SOURCE MATERIAL START

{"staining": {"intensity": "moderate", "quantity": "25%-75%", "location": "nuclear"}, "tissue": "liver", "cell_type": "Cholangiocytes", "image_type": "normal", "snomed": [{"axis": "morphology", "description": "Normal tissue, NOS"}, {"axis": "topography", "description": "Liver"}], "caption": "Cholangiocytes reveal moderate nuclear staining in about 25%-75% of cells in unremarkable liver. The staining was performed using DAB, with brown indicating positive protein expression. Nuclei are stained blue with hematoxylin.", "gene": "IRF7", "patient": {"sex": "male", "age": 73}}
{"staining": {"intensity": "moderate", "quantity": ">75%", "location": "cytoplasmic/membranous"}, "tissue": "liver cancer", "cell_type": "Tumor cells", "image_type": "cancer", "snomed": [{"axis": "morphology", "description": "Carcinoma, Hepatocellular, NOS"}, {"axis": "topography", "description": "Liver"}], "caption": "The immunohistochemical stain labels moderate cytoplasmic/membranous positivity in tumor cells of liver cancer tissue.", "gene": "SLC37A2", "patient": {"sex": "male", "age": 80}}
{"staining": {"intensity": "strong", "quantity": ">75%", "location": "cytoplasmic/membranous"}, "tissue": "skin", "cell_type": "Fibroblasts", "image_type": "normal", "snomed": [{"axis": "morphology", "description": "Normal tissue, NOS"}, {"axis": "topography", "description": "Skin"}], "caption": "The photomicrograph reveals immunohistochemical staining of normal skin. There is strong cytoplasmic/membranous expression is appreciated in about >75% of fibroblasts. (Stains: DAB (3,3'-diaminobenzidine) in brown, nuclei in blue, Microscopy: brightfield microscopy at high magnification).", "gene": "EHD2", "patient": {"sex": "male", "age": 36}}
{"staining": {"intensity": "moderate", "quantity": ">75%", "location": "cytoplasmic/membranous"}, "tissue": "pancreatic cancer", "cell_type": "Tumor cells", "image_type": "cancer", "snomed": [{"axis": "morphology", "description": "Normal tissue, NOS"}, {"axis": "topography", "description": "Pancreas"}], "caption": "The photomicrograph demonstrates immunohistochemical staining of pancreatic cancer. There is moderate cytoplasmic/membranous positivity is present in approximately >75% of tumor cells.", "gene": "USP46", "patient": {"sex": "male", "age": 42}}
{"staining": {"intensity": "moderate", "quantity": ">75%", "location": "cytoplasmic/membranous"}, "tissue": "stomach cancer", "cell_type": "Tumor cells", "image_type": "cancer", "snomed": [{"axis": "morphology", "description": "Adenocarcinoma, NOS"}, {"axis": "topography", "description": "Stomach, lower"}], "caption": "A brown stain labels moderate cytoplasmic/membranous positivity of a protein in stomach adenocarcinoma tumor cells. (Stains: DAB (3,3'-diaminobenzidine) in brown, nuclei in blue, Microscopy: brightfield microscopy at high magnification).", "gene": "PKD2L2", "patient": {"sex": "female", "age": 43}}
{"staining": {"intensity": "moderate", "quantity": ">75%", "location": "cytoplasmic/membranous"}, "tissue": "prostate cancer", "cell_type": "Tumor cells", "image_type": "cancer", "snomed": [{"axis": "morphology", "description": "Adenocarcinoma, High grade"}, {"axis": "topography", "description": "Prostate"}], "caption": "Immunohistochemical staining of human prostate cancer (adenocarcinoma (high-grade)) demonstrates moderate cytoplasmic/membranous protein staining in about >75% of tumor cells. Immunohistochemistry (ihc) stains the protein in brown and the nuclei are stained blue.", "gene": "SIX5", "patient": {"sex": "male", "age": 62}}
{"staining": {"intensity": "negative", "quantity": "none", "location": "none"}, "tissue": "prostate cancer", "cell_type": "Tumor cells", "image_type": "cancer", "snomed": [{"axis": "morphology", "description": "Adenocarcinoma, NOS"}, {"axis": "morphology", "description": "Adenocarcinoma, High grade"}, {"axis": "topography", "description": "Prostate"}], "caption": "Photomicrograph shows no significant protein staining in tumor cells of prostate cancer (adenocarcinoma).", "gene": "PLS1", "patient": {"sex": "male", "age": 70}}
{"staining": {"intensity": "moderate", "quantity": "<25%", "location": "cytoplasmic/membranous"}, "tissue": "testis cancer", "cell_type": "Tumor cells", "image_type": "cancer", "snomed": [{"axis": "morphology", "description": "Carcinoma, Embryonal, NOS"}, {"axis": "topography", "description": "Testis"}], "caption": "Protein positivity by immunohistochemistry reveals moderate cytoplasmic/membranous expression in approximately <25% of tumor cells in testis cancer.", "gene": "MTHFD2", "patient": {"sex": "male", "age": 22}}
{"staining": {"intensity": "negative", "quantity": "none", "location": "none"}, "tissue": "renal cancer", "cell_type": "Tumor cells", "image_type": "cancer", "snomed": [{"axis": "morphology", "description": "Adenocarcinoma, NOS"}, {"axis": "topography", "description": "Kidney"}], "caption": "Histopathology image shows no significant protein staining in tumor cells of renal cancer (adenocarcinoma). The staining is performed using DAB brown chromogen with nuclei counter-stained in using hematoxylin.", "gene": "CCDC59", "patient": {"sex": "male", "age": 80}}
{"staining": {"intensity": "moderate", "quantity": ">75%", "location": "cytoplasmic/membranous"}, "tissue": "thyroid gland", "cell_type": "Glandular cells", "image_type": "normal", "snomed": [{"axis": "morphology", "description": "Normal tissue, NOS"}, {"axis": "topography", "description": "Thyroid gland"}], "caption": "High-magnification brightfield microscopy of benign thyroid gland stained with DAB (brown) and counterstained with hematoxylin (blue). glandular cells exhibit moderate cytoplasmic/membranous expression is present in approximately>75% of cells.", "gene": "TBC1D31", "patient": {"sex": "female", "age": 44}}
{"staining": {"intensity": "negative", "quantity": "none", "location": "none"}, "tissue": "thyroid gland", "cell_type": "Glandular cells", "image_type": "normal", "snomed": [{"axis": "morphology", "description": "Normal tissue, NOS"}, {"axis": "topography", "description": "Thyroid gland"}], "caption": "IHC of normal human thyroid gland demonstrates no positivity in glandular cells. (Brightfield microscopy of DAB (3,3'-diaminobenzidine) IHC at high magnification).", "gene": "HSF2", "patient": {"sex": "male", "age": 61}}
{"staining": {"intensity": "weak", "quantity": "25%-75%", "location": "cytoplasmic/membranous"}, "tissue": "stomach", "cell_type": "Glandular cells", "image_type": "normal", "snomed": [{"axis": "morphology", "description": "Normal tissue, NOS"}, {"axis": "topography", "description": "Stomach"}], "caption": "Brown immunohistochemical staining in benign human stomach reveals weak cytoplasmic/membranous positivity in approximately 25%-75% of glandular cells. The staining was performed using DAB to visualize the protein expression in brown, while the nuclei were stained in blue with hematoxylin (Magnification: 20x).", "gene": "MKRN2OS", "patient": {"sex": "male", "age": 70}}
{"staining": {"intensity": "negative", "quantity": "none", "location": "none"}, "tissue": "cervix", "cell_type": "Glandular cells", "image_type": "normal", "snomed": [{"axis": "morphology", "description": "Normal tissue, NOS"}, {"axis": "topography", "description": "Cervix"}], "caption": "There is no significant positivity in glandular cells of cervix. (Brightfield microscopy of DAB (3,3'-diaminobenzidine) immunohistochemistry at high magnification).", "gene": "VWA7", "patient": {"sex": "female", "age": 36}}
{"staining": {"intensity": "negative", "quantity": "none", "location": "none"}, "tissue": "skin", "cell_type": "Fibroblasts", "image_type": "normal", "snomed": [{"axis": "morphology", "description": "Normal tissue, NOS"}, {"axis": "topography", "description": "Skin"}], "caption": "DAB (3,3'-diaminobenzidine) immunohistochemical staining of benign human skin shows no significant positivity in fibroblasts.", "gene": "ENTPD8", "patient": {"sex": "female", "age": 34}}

SOURCE MATERIAL END

WORK TO COMPLETE
A complete answer lists each line of the data that holds the word "fibroblasts".

EXERCISE RESULT
{"staining": {"intensity": "strong", "quantity": ">75%", "location": "cytoplasmic/membranous"}, "tissue": "skin", "cell_type": "Fibroblasts", "image_type": "normal", "snomed": [{"axis": "morphology", "description": "Normal tissue, NOS"}, {"axis": "topography", "description": "Skin"}], "caption": "The photomicrograph reveals immunohistochemical staining of normal skin. There is strong cytoplasmic/membranous expression is appreciated in about >75% of fibroblasts. (Stains: DAB (3,3'-diaminobenzidine) in brown, nuclei in blue, Microscopy: brightfield microscopy at high magnification).", "gene": "EHD2", "patient": {"sex": "male", "age": 36}}
{"staining": {"intensity": "negative", "quantity": "none", "location": "none"}, "tissue": "skin", "cell_type": "Fibroblasts", "image_type": "normal", "snomed": [{"axis": "morphology", "description": "Normal tissue, NOS"}, {"axis": "topography", "description": "Skin"}], "caption": "DAB (3,3'-diaminobenzidine) immunohistochemical staining of benign human skin shows no significant positivity in fibroblasts.", "gene": "ENTPD8", "patient": {"sex": "female", "age": 34}}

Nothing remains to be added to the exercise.